I wrote my first mystery back in the dark ages of Christian publishing. I typed the first few chapters on my college portable typewriter and sent them off to Moody Press in Chicago because I knew they printed mysteries. I had read one.

I knew nothing about publishing, knew nothing about protocol, knew nothing, period. I just had a story I wanted to write.

I got a letter from Moody a few weeks later saying they’d like to see the rest of the book. Talk about excited! I was about to become rich and famous. (Remember, I knew nothing. Nothing.)  All I had to do was write the rest of the book.

So I did. Every time I finished another chapter, I sent it off to Moody. It was slow going because I was a lousy typist, and I inevitably made my mistakes at the bottom of the page and had to retype the whole thing.

As each of these chapters winged their way to Chicago, some nice editor gathered them and saved them all until I actually finished the book. I do not remember how long this process took, but I had two little guys at the time, so it wasn’t quick.

Then came the letter saying they were offering me a contract. I had no idea what a rare and wonderful thing this was. All I knew was I wrote a story and they liked it and would publish it. Well, of course they did and would. What else?  Now I was on my way to fame and fortune.

Needless to say, the book sold poorly as do most first books. I who had visions of movie deals was very disappointed. Then came the real blow. The book was remaindered to a mission in the Orient for seaman. I never knew whether they were American sailors stationed in the Far East or Oriental sailors. Either way, I figure they weren’t interested in a book with a screaming woman on the cover.

But I was infected by the writing bug, and I’ve never recovered. Through the years since I’ve learned a few things about how to present myself, taught a few classes on how to write and published a bunch of books of many kinds and on many topics though my favorite writes are still suspense and mystery.

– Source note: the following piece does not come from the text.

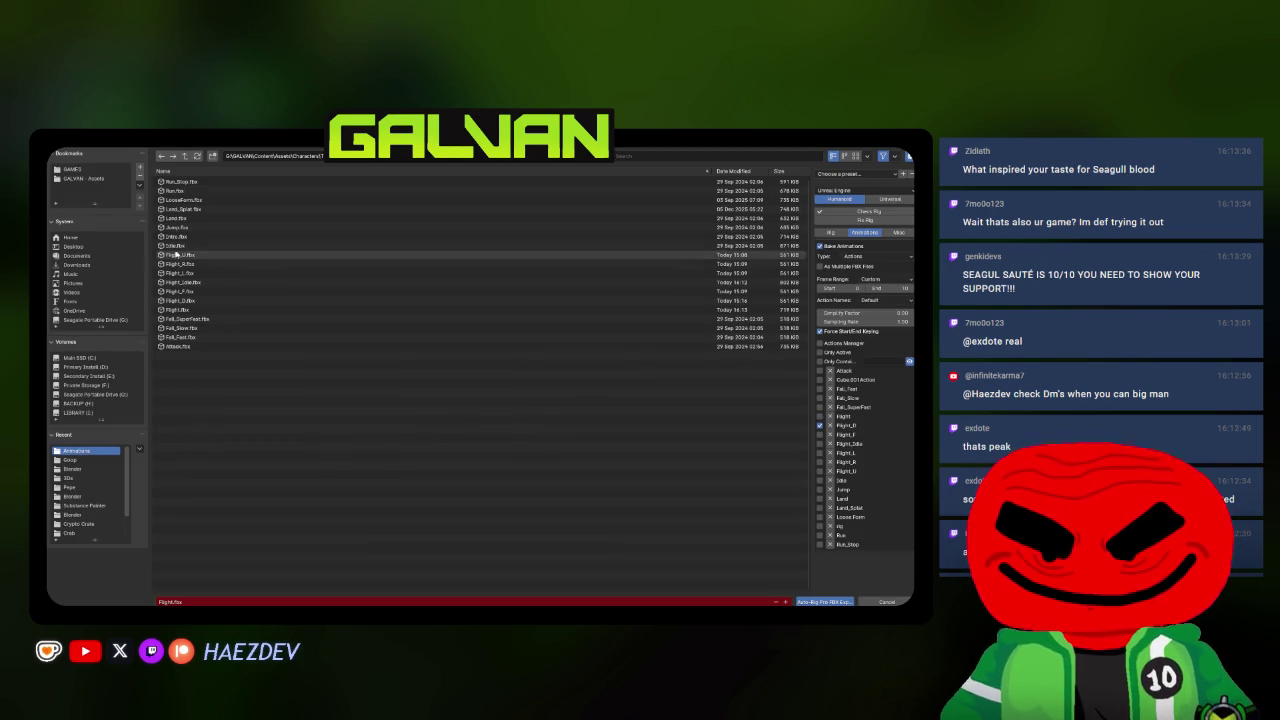
double_click(188, 305)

You’ll notice I haven’t mentioned the name of that first book. It’s not something I want people reading now that I know what I’m doing. I just chalk it up to learning and taking that first all important step. I started and I finished.


  1. Gayle, If I'd been offered a contract by the first publisher to whom I submitted my first novel, I'd still be crowing about it today.
    Just goes to show you're 1) talented and 2) modest.
    Thanks for sharing--and for the good advice.

  2. Glad you didn't quit, even if you won't tell us the name of that first


  3. Thanks for posting this.This is awesome!!

  4. You are so talented!!! Really nice!!!!

  5. Great read! Thanks for posting!